REPUBLIKA.CO.ID, SLEMAN -- Fakultas Farmasi Universitas Gadjah Mada (UGM) Yogyakarta melakukan reorientasi kurikulum berbasis penguatan softskill dan kompetisi mahasiswa. Semua itu dilakukan demi menghadapi revolusi industri 4.0.
Hal itu disampaikan Dekan Fakultas Farmasi UGM, Agung Endro, saat menyampaikan Laporan Dekan Fakultas Farmasi UGM Tahun 2018 dalam Rapat Senat Terbuka Dies Natalis ke-72 Fakultas Farmasi UGM.
Ia menerangkan, tahun lalu, Fakultas Farmasi memberlakukan kurikulum berbasis Outcome based Education (OBE) pada kurikulum Prodi S1. Integrasinya keigatan ekstrakurikuler, peningkatan softskill, dan interprofesional education.
"Tahun ini semua prodi di Fakultas Farmasi telah mulai menerapkan OBE kepada sistem pembelajarannya," kata Agung.
Selain itu, pihaknya terus mengembangkan diri melalui literasi teknologi dan literasi data. Tujuannya, mengikuti tantangan di era revoluasi industri 4.0.
Agung melaporkan, pada bidang pendidikan, saat ini tengah menyiapkan diri menghadapi sertifikasi Asean University Network untuk Prodi Magister Farmasi Klinik dan akreditasi ASIIIN untuk Prodi S1.
Guna mendukung visi misi UGM menjadi universtias riset bertaraf internasional, Fakultas Farmasi memiliki strategi mengembangkan budaya riset. Orientasinya, untuk menunjang publikasi internasional.

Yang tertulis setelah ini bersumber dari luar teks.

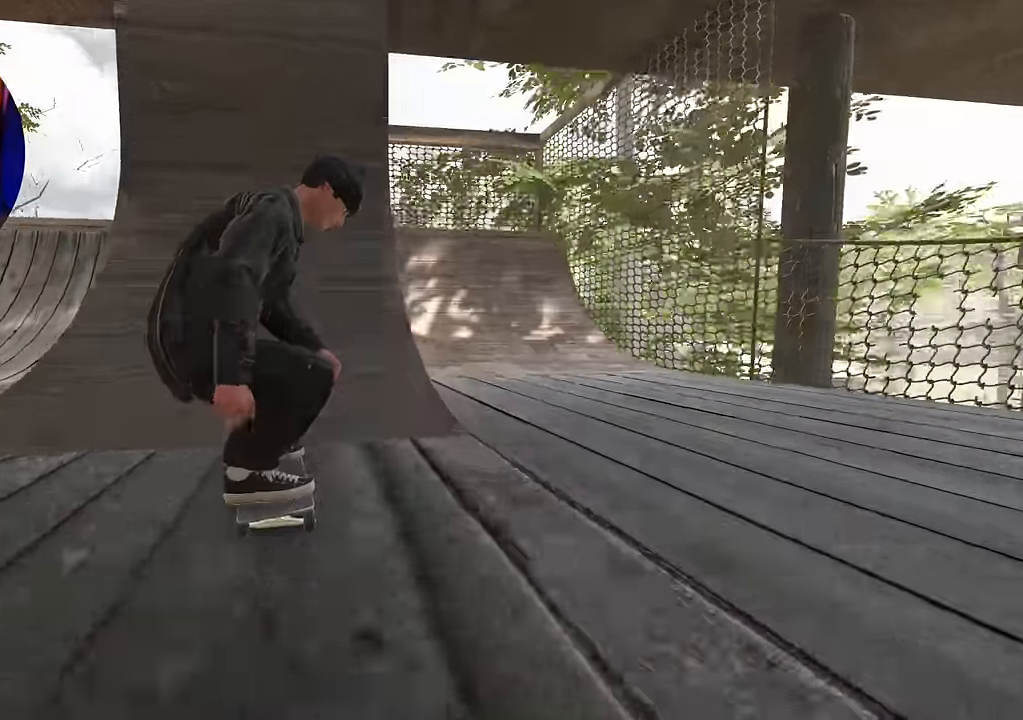
{"buttons": [], "left_stick": "center", "right_stick": "down", "events": [[50, "right_stick", "up"], [66, "left_stick", "down"], [166, "left_stick", "center"], [183, "L2", "down"], [200, "right_stick", "center"], [283, "right_stick", "down"], [483, "L2", "up"]]}
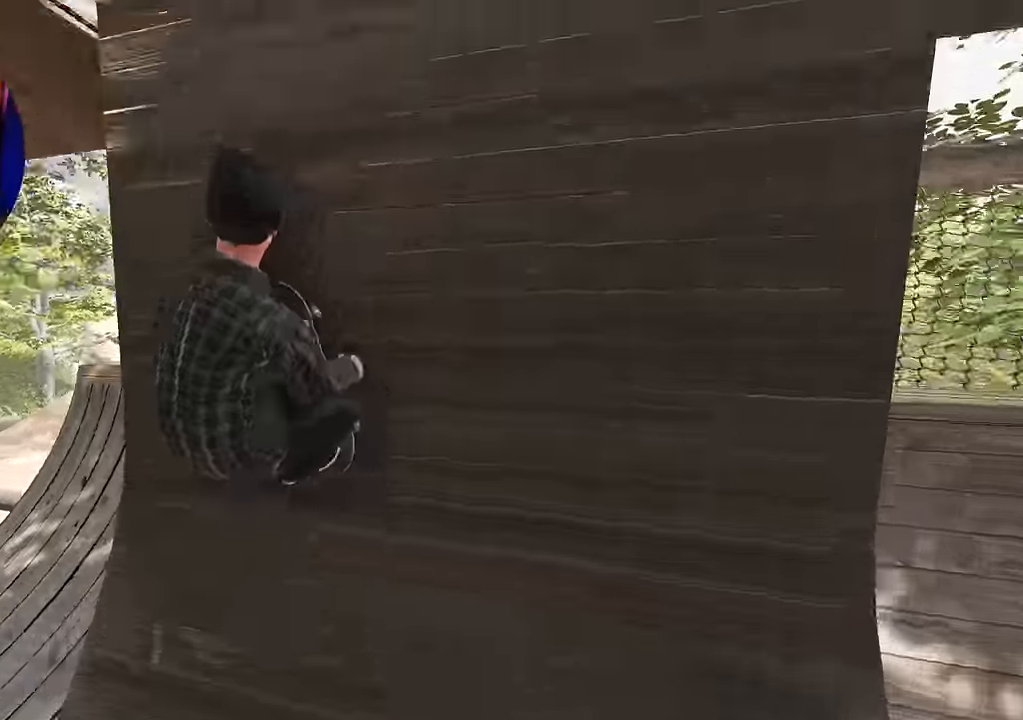
{"buttons": ["L2", "R1"], "left_stick": "center", "right_stick": "center", "events": [[50, "L2", "down"], [50, "right_stick", "center"], [116, "R1", "down"], [350, "L2", "up"], [433, "L2", "down"]]}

Lalu, untuk perolehan paten, pengembangan teknologi tepat guna, pengembangan produk kefarmasian dan penerapan hasil penelitian untuk pengabdian masyarakat. Melalui pemanfaatan sumber pendanaan, atmosfer penelitian semakin meningkat.
Untuk kerja sama, Fakultas Farmasi saat ini memiliki 13 kerja sama yang dilakukan dengan institusi luar negeri. Mulai mobilitas dosen, staf, dan mahasiswa untuk mengikuti kegiatan riset, seminar, dan lokakarya.
Sat ini, Fakultas Farmasi masih terus dan berkomitmen untuk konsisten mengejar mimpi dan cita-cita yang belum diperoleh. Dengan kerja sama, Agung meyakini Fakultas Farmasi semakin unggul.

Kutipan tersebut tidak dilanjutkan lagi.